INarIG: Iterative Non-autoregressive Instruct Generation Model For Word-Level Auto Completion
This improves translation efficiency in scenarios where machine translation quality is insufficient, though it is an incremental advance in a domain-specific task.
The paper tackles the Word-Level Auto Completion (WLAC) task for computer-aided translation by proposing the INarIG model, which achieves state-of-the-art results with a maximum increase of over 10% prediction accuracy on benchmark datasets.

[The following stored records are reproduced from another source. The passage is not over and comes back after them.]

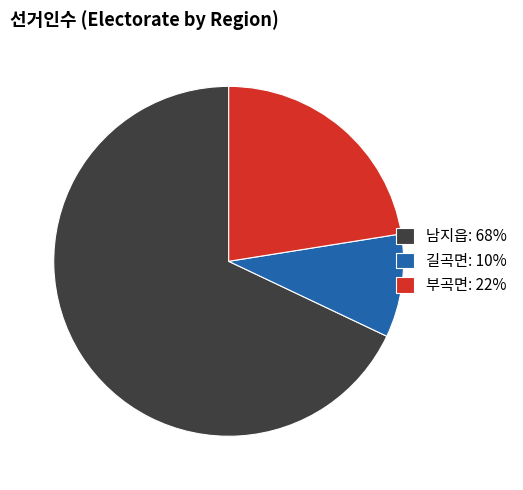

The 부곡면 slice represents 22% of the pie. True or false?

True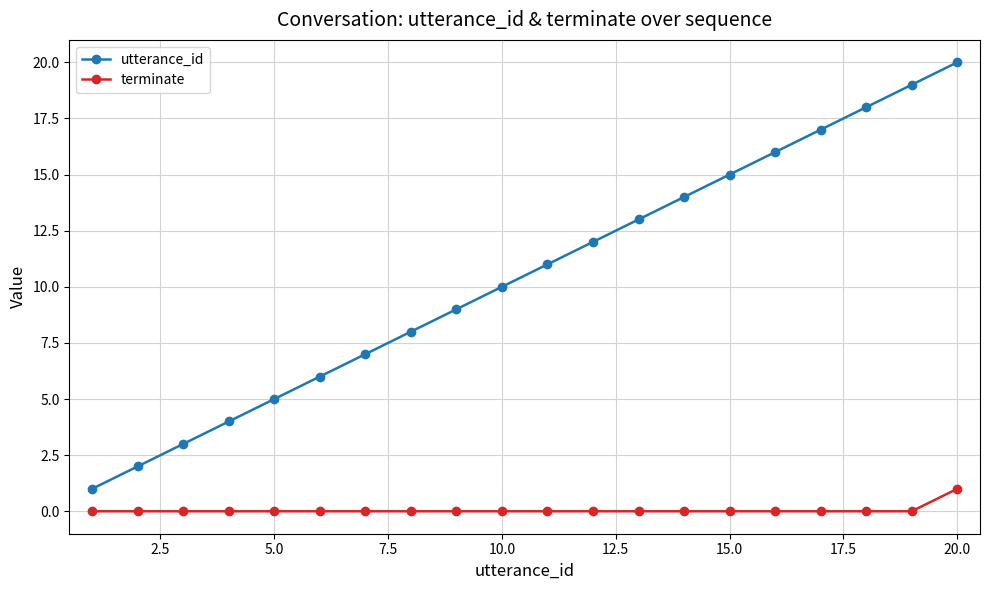

List the series in order of their peak value, lowest first.

terminate, utterance_id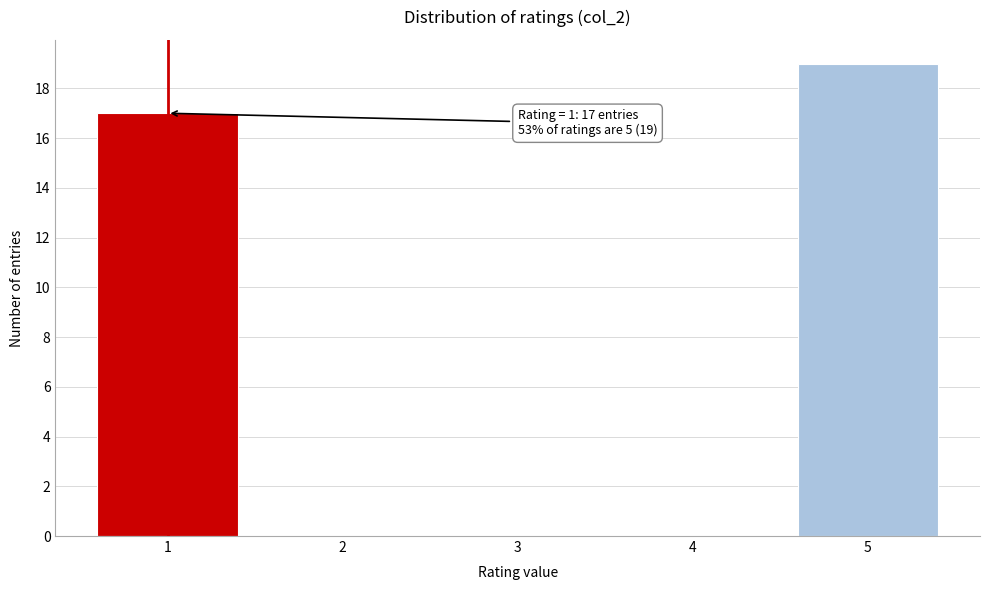

Reading left to right, extract all data points from this chart.

1=17	2=0	3=0	4=0	5=19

Computer-aided translation (CAT) aims to enhance human translation efficiency and is still important in scenarios where machine translation cannot meet quality requirements. One fundamental task within this field is Word-Level Auto Completion (WLAC). WLAC predicts a target word given a source sentence, translation context, and a human typed character sequence. Previous works either employ word classification models to exploit contextual information from both sides of the target word or directly disregarded the dependencies from the right-side context. Furthermore, the key information, i.e. human typed sequences, is only used as prefix constraints in the decoding module. In this paper, we propose the INarIG (Iterative Non-autoregressive Instruct Generation) model, which constructs the human typed sequence into Instruction Unit and employs iterative decoding with subwords to fully utilize input information given in the task. Our model is more competent in dealing with low-frequency words (core scenario of this task), and achieves state-of-the-art results on the WMT22 and benchmark datasets, with a maximum increase of over 10% prediction accuracy.